▶ [The data]
-=-=-
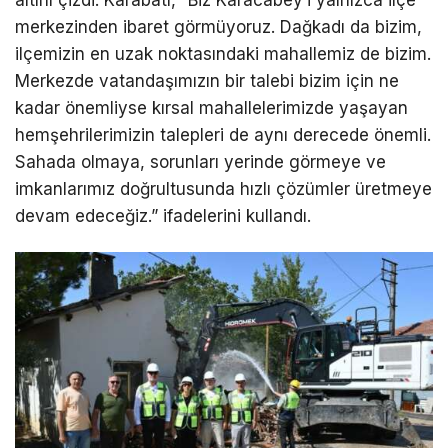
merkezinden ibaret görmüyoruz. Dağkadı da bizim,
ilçemizin en uzak noktasındaki mahallemiz de bizim.
Merkezde vatandaşımızın bir talebi bizim için ne
kadar önemliyse kırsal mahallelerimizde yaşayan
hemşehrilerimizin talepleri de aynı derecede önemli.
Sahada olmaya, sorunları yerinde görmeye ve
imkanlarımız doğrultusunda hızlı çözümler üretmeye
devam edeceğiz.” ifadelerini kullandı.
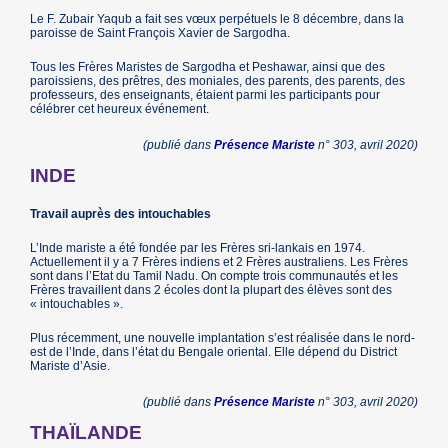
Le F. Zubair Yaqub a fait ses vœux perpétuels le 8 décembre, dans la
paroisse de Saint François Xavier de Sargodha.
Tous les Frères Maristes de Sargodha et Peshawar, ainsi que des
paroissiens, des prêtres, des moniales, des parents, des parents, des
professeurs, des enseignants, étaient parmi les participants pour
célébrer cet heureux événement.
(publié dans
Présence Mariste
n° 303, avril 2020)
INDE
Travail auprès des intouchables
L’Inde mariste a été fondée par les Frères sri-lankais en 1974.
Actuellement il y a 7 Frères indiens et 2 Frères australiens. Les Frères
sont dans l’Etat du Tamil Nadu. On compte trois communautés et les
Frères travaillent dans 2 écoles dont la plupart des élèves sont des
« intouchables ».
Plus récemment, une nouvelle implantation s’est réalisée dans le nord-
est de l’Inde, dans l’état du Bengale oriental. Elle dépend du District
Mariste d’Asie.
(publié dans
Présence Mariste
n° 303, avril 2020)
THAÏLANDE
-=-=-
▶ [Task instructions] Set down again, exactly, the lines of the material above from its first line to the one with "Actuellement il y", inclusive. Leave the pictures out.

▶ [Solution for this problem]
merkezinden ibaret görmüyoruz. Dağkadı da bizim,
ilçemizin en uzak noktasındaki mahallemiz de bizim.
Merkezde vatandaşımızın bir talebi bizim için ne
kadar önemliyse kırsal mahallelerimizde yaşayan
hemşehrilerimizin talepleri de aynı derecede önemli.
Sahada olmaya, sorunları yerinde görmeye ve
imkanlarımız doğrultusunda hızlı çözümler üretmeye
devam edeceğiz.” ifadelerini kullandı.
Le F. Zubair Yaqub a fait ses vœux perpétuels le 8 décembre, dans la
paroisse de Saint François Xavier de Sargodha.
Tous les Frères Maristes de Sargodha et Peshawar, ainsi que des
paroissiens, des prêtres, des moniales, des parents, des parents, des
professeurs, des enseignants, étaient parmi les participants pour
célébrer cet heureux événement.
(publié dans
Présence Mariste
n° 303, avril 2020)
INDE
Travail auprès des intouchables
L’Inde mariste a été fondée par les Frères sri-lankais en 1974.
Actuellement il y a 7 Frères indiens et 2 Frères australiens. Les Frères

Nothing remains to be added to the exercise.